E' relativo il rigore morale, facoltativo l'uso di ragione e del tutto inutile l'uso di coscienza.
E' relativa l'Italia e se non ti piace; puoi ridurre il numero di regioni e chiamarla Padania o, come i bambini un tempo, se mai ti sentissi neutrale, urlare forte Svizzera e attendere il tuo Hamburger quotidiano.
E' relativa la notizia, se ti stanchi e fai fatica, puoi non leggere e limitarti ad ascoltare: un atto giudiziario ha lo stesso valore della parola di una velina rubata alla raccolta di pomodori in Emilia, alla questua di fronte a un supermercato o, al marciapiede di un viale alberato.
E' relativa la dignità della persona perché il fato assegna qualcuno a Palazzo Grazioli e qualcun altro lo siede su un gommone.

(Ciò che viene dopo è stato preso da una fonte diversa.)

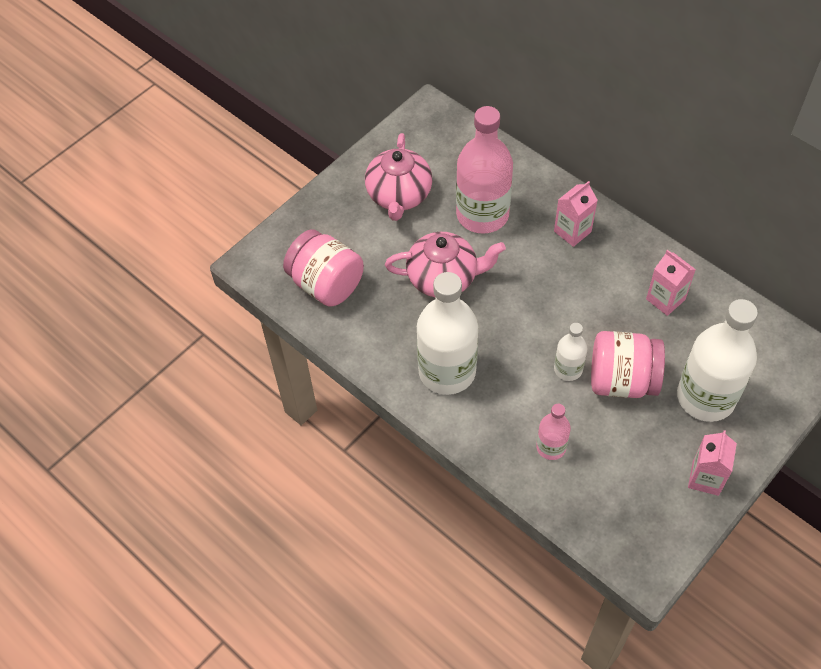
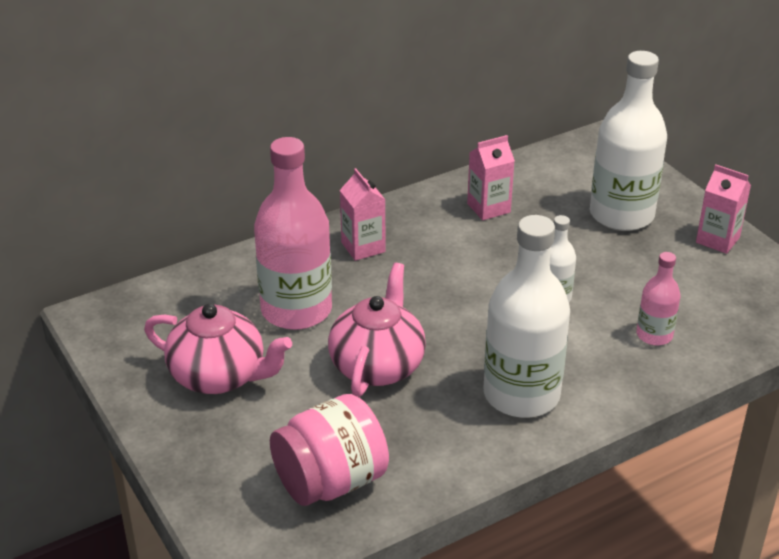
camera: 75 degrees left, 20 degrees down
(622, 380) = (582, 263): pink jar -> none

E' relativo e, il popolo Italiano, ama così tanto le follie del proprio imperatore: non riuscendo a vivere in quel modo, resta comunque seduto in poltrona a battere le mani, a invidiare, a sostenere e a incoraggiare, la vanità e il narcisismo di un piccolo uomo alle prese coi capricci di uno smisurato superego, del tutto incapace di frequentare la terza età.